Mark Zuckerberg could pay millions in taxes to the IRS on Meta dividends

Mark Zuckerberg delighted Meta shareholders and Wall Street this week with news of the social media giant’s first-ever dividend.

The IRS might be happy, too, now that it’s staring at millions in taxes on Meta stock dividends going to Zuckerberg’s wallet.

Zuckerberg, CEO of Meta Platforms Inc. META,
is poised to earn $700 million in dividends per year. He owns nearly 350 million shares, according to FactSet, and the company will begin paying a quarterly dividend of 50 cents per share.

That would produce nearly $167 million in federal taxes a year, after a 20% qualified dividend tax and another 3.8% tax on wealthy families’ investment returns, two accounting experts said.

California’s 13.3% income tax on dividends could cost Zuckerberg another $93.1 million, said Andrew Belnap, an accounting professor at the McCombs School of Business at the University of Texas at Austin.

Overall, that’s a total of $259.7 million in annual federal and state taxes on Meta dividends, Belnap estimates.

As an example, according to agency statistics, U.S. taxpayers reported more than $285 billion in qualified dividends to the IRS through mid-November 2023. Nearly 30 million tax returns reported qualified dividends during that period.

Meta said it plans to pay quarterly cash dividends in the future, with the first payment in March.

Meta shares rose 20.5% on Friday, closing with a record close of $474.99. The Dow Jones Industrial Average DJIA,
The S&P 500 SPX and Nasdaq Composite COMP closed higher on Friday.

“Zuck Is Having a Big Break”

Meta announced the dividend payments in earnings results Thursday, the same week that Americans began filing income taxes.

A look at Zuckerberg’s dividends and their tax implications offers a glimpse into the debate over the different ways wages and wealth are taxed.

“Zuck is getting a major breakthrough,” said Andrew Schmidt, an accounting professor at North Carolina State University’s Poole School of Management, who also analyzed the numbers for MarketWatch.

About $167 million “seems like a high tax figure,” he said. But if Zuckerberg received the $700 million as a fixed salary, Schmidt estimates that he would face a tax bill of about $259 million on the salaries after they are taxed at the top marginal rate of 37%.

Federal income tax brackets range from 10% to 37%.

Meanwhile, the IRS taxes dividends and capital gains at 0%, 15% and 20%, depending on your income and family status. The net investment income tax adds another 3.8% for individuals earning at least $200,000 or for married couples worth $250,000.

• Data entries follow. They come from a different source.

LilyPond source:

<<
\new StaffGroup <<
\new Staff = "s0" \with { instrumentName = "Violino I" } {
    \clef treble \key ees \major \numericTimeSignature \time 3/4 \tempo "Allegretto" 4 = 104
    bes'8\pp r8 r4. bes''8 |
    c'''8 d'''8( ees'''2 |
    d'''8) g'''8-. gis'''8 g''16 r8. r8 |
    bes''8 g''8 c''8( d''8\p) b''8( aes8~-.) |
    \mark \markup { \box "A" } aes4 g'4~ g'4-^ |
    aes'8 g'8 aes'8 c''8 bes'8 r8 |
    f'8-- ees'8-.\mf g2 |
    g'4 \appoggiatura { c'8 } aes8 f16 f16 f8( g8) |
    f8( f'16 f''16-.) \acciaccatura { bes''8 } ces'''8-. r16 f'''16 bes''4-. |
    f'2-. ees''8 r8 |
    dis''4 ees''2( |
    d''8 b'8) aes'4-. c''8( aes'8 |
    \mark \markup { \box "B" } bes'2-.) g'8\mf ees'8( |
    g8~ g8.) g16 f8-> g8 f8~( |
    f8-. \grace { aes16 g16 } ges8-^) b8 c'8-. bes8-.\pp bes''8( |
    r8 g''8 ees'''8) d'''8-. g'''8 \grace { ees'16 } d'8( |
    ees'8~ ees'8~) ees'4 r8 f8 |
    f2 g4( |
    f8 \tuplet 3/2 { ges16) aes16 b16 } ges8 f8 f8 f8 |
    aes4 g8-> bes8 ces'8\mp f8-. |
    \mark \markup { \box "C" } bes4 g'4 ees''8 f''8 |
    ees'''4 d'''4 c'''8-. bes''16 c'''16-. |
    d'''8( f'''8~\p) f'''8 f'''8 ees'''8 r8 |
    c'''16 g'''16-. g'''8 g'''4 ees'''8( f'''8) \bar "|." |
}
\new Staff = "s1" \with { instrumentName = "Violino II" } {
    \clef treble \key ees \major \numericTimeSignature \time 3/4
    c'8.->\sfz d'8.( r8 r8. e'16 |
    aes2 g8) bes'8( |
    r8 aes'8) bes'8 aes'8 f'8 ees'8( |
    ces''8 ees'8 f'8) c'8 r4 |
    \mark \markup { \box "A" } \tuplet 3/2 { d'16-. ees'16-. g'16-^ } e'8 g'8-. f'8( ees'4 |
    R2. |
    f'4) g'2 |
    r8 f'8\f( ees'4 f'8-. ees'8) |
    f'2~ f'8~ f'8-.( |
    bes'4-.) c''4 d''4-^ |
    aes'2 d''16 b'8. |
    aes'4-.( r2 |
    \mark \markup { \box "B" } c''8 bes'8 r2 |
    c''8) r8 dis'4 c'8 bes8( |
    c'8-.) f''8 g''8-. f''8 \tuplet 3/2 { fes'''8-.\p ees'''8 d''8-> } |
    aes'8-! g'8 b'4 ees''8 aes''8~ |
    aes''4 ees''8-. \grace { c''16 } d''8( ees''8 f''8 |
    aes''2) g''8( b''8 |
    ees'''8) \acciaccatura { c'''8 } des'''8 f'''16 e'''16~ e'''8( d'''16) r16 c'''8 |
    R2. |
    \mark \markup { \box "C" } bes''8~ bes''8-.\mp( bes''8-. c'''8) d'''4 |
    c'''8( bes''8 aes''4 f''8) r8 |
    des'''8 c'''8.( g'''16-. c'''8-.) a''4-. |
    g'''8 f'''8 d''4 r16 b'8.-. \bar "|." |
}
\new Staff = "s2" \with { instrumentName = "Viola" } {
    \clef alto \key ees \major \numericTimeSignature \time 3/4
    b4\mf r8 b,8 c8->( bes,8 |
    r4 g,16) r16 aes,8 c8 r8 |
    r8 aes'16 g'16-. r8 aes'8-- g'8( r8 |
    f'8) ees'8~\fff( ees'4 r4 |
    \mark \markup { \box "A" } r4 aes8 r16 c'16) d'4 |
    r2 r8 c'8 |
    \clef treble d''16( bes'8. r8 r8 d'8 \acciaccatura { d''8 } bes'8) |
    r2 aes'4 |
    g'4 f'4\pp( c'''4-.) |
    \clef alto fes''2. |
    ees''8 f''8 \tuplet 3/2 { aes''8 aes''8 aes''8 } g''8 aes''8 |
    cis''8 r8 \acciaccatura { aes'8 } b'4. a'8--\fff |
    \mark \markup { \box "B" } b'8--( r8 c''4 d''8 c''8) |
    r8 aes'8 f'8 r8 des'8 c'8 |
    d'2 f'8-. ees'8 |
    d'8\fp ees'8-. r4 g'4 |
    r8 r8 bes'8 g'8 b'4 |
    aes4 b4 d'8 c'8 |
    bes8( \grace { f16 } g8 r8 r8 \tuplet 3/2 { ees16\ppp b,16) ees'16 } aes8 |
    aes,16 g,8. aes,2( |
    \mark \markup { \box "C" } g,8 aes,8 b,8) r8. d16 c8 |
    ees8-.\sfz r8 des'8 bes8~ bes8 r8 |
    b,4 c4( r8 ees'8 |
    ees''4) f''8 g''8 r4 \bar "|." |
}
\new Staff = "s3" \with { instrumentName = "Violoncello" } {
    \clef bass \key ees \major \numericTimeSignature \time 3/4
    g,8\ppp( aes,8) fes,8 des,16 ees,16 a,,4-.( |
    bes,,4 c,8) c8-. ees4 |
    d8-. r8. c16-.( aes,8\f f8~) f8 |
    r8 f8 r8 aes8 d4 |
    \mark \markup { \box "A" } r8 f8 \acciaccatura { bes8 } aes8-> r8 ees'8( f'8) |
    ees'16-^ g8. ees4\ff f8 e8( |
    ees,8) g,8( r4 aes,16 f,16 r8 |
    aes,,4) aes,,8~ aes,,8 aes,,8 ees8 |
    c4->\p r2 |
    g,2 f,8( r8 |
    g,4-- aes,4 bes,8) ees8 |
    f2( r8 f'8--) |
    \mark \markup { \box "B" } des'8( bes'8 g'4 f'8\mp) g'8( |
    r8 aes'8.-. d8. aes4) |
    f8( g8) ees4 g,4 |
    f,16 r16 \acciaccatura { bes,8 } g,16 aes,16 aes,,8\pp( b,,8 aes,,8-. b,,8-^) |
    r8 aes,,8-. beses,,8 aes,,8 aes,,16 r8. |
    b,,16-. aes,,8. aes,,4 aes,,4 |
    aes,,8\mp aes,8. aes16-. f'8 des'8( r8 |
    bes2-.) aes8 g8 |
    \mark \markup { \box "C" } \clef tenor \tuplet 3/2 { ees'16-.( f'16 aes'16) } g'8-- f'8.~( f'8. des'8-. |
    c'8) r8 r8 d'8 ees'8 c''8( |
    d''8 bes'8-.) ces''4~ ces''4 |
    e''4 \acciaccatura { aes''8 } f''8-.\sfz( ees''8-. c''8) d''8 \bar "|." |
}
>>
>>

As for federal and state taxes on Meta dividends, Zuckerberg would face a combined rate of 37.1%, Belnap noted. “His tax rate on this matter is actually quite high,” he said.

The gap in tax rates on income from wages and investments “has been a big criticism of U.S. tax policy,” Schmidt said, especially as lawmakers look for ways to raise more tax revenue.

Regular retail investors enjoy the same preferential rates on capital gains and dividends as the top 1% of taxpayers, Schmidt added. The problem is that dividends and stock profits represent a smaller portion of their income, while salaries, taxed at higher rates, represent a larger percentage.

Belnap noted that California state tax rules do not provide special treatment for dividends.

Read also: Trump, Biden and Haley’s positions on capital gains, the child tax credit and other key tax issues

Zuckerberg received a base salary of $1 in 2022, a figure that has not changed for several years. He is now worth $142 billion, according to the Bloomberg Billionaires Index, making him the fifth richest person in the world.

Meta did not immediately respond to a request for comment.

Taxes on Meta’s dividends won’t be something Zuckerberg, or any other Meta shareholder, large or small, will have to deal with until next year’s tax season, Belnap and Schmidt noted.

But as taxpayers pile up their 1099-DIV forms on dividend income, IRS data shows that it’s mostly upper-tier taxpayers who are reaping the benefits of preferential rates for qualified dividends.

According to agency data, households worth $1 million or more accounted for 40% of the approximately $285.3 billion in qualified dividends reported through mid-November.

For less wealthy investors, “it’s usually a good supplement, but I would say very few people live off dividends,” Belnap said.